The data
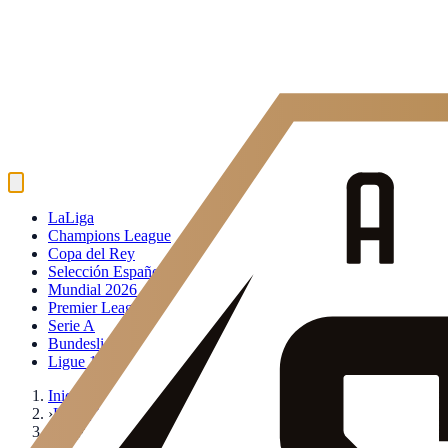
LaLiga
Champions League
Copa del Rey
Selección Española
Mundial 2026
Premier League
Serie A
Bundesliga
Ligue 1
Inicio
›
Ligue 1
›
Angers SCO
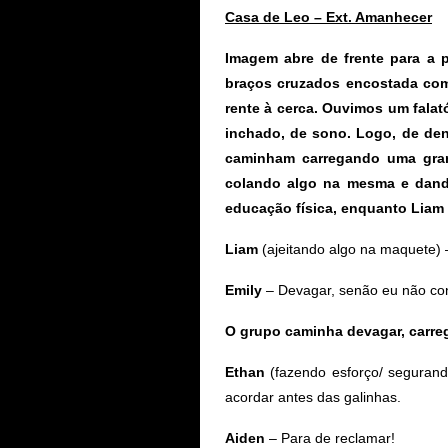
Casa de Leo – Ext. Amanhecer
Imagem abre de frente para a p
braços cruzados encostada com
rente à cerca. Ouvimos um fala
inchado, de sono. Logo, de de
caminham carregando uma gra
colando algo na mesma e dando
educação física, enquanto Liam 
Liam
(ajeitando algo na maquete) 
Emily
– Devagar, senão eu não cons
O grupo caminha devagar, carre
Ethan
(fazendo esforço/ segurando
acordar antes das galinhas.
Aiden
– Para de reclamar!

---

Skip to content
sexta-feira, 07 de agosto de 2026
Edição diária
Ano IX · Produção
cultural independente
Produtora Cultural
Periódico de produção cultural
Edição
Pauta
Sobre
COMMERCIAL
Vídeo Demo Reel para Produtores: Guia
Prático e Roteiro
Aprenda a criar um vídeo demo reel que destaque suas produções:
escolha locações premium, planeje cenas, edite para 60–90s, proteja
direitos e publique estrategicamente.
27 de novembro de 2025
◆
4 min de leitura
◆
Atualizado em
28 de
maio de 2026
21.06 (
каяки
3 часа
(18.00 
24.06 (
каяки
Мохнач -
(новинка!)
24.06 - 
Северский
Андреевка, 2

--

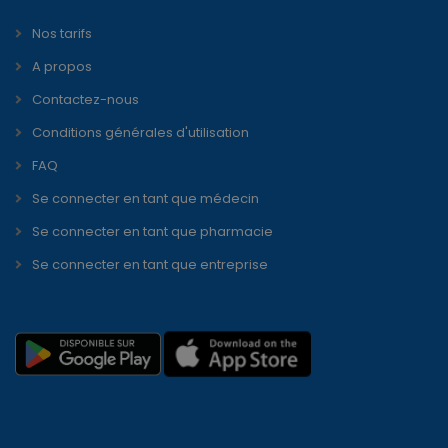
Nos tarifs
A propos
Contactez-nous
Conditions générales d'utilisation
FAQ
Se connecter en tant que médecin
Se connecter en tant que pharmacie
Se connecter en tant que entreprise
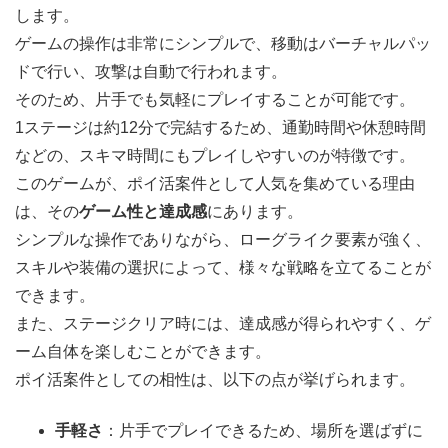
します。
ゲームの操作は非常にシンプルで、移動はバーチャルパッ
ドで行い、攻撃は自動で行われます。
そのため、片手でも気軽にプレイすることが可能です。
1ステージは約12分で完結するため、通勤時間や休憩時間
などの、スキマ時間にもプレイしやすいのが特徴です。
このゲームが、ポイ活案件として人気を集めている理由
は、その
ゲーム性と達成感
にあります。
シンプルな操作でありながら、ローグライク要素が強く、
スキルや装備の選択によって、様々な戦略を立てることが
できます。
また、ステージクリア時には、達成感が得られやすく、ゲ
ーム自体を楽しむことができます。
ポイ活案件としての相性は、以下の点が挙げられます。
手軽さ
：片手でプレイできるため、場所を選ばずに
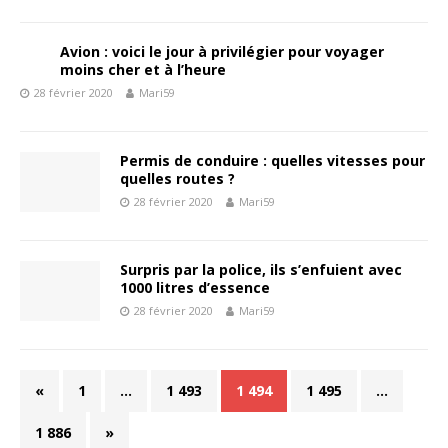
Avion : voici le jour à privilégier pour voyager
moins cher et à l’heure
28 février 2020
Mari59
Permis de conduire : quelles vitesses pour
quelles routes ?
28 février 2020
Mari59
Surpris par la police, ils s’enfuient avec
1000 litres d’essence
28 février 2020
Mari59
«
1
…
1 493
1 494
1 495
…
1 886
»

Try it
Take the listing above and repeat exactly the lines from the one containing "eu não cons" through the one containing "Para de reclamar!", both included.

Written response
– Devagar, senão eu não cons
O grupo caminha devagar, carre
Ethan
(fazendo esforço/ segurando
acordar antes das galinhas.
Aiden
– Para de reclamar!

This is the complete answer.